[Items listed in a dataset]
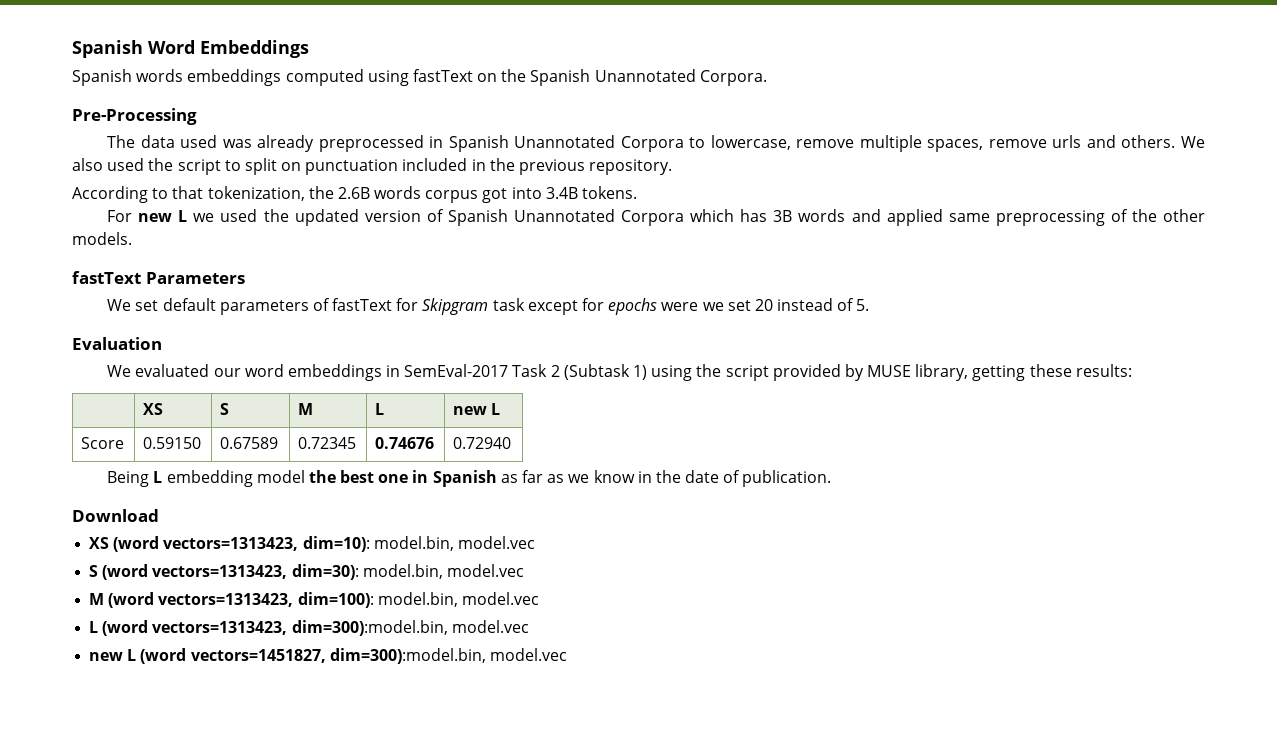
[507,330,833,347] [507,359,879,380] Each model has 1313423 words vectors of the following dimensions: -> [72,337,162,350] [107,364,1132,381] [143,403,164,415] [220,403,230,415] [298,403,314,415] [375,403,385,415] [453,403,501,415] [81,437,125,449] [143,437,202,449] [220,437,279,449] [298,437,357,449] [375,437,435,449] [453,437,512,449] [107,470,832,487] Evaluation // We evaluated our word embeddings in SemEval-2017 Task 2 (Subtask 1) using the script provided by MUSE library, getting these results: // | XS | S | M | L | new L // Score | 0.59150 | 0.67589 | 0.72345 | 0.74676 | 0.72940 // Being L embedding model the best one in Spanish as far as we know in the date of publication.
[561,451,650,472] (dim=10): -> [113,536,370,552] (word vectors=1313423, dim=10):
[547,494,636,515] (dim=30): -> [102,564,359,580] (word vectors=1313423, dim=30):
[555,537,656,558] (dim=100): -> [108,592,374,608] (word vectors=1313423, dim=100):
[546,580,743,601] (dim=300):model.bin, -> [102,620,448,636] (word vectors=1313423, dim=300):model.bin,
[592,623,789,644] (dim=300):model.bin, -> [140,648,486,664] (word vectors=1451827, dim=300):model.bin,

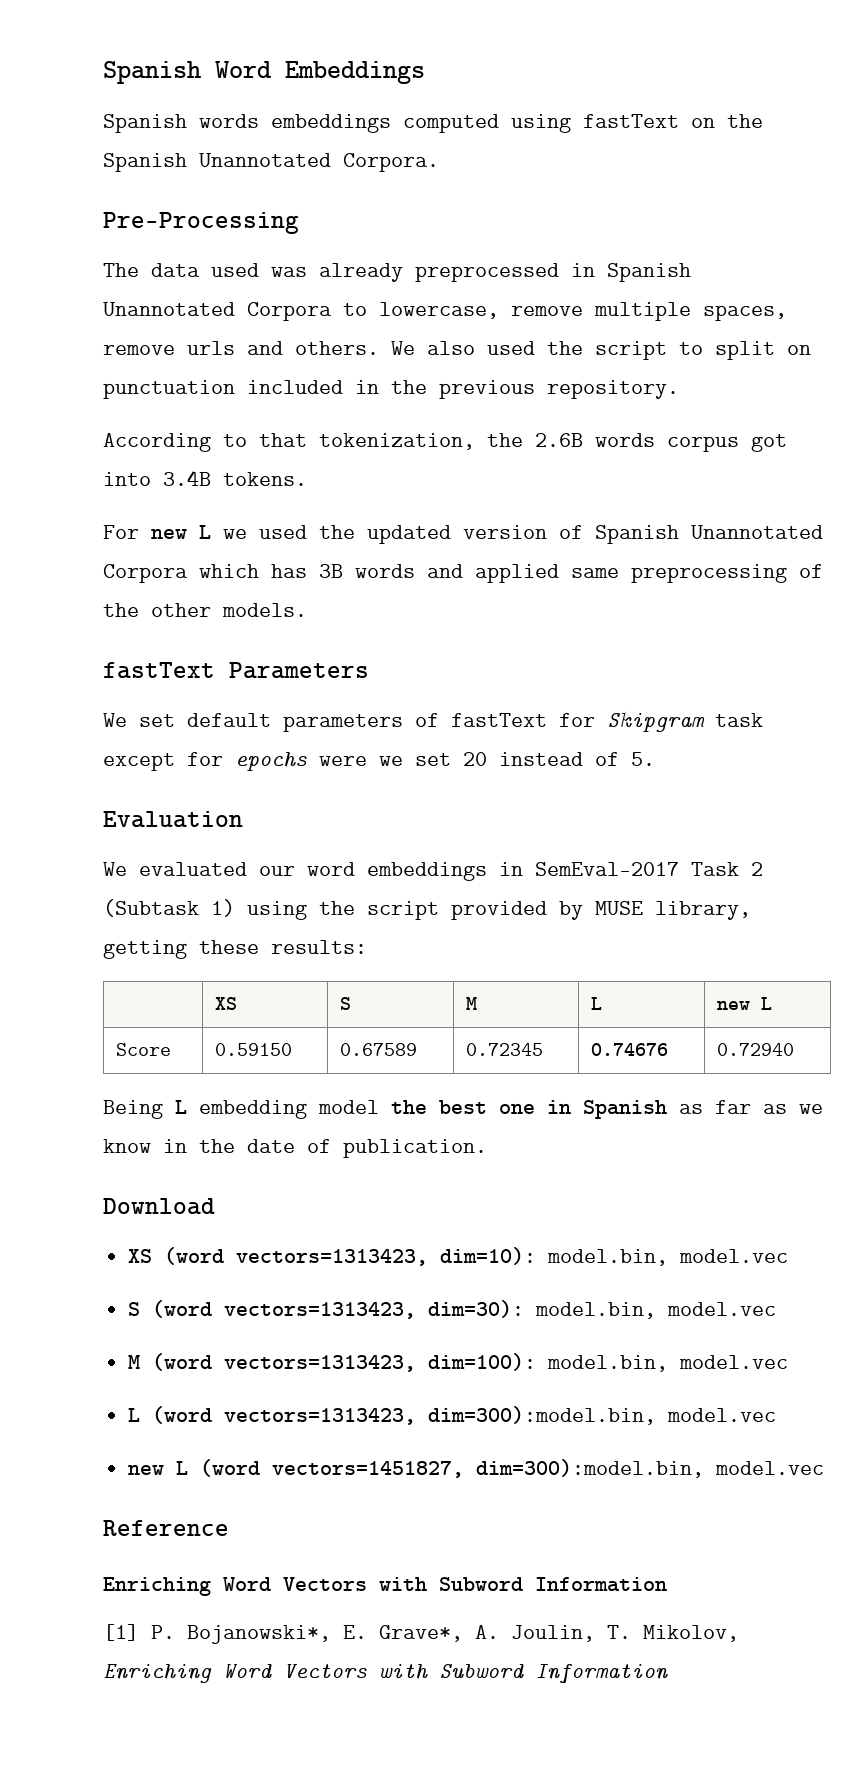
(567, 654) none -> [103,1520,229,1536] [103,1577,667,1596] [103,1624,739,1644] [103,1664,668,1684] // Reference // Enriching Word Vectors with Subword Information // [1] P. Bojanowski*, E. Grave*, A. Joulin, T. Mikolov, Enriching Word Vectors with Subword Information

— THE TASK —
Repeat exactly, please: transcribe each entry and leave out the pictures.

— REPLY TO THE EXERCISE —
[507,330,833,347] [507,359,879,380] Each model has 1313423 words vectors of the following dimensions: -> [72,337,162,350] [107,364,1132,381] [143,403,164,415] [220,403,230,415] [298,403,314,415] [375,403,385,415] [453,403,501,415] [81,437,125,449] [143,437,202,449] [220,437,279,449] [298,437,357,449] [375,437,435,449] [453,437,512,449] [107,470,832,487] Evaluation // We evaluated our word embeddings in SemEval-2017 Task 2 (Subtask 1) using the script provided by MUSE library, getting these results: // | XS | S | M | L | new L // Score | 0.59150 | 0.67589 | 0.72345 | 0.74676 | 0.72940 // Being L embedding model the best one in Spanish as far as we know in the date of publication.
[561,451,650,472] (dim=10): -> [113,536,370,552] (word vectors=1313423, dim=10):
[547,494,636,515] (dim=30): -> [102,564,359,580] (word vectors=1313423, dim=30):
[555,537,656,558] (dim=100): -> [108,592,374,608] (word vectors=1313423, dim=100):
[546,580,743,601] (dim=300):model.bin, -> [102,620,448,636] (word vectors=1313423, dim=300):model.bin,
[592,623,789,644] (dim=300):model.bin, -> [140,648,486,664] (word vectors=1451827, dim=300):model.bin,

(567, 654) none -> [103,1520,229,1536] [103,1577,667,1596] [103,1624,739,1644] [103,1664,668,1684] // Reference // Enriching Word Vectors with Subword Information // [1] P. Bojanowski*, E. Grave*, A. Joulin, T. Mikolov, Enriching Word Vectors with Subword Information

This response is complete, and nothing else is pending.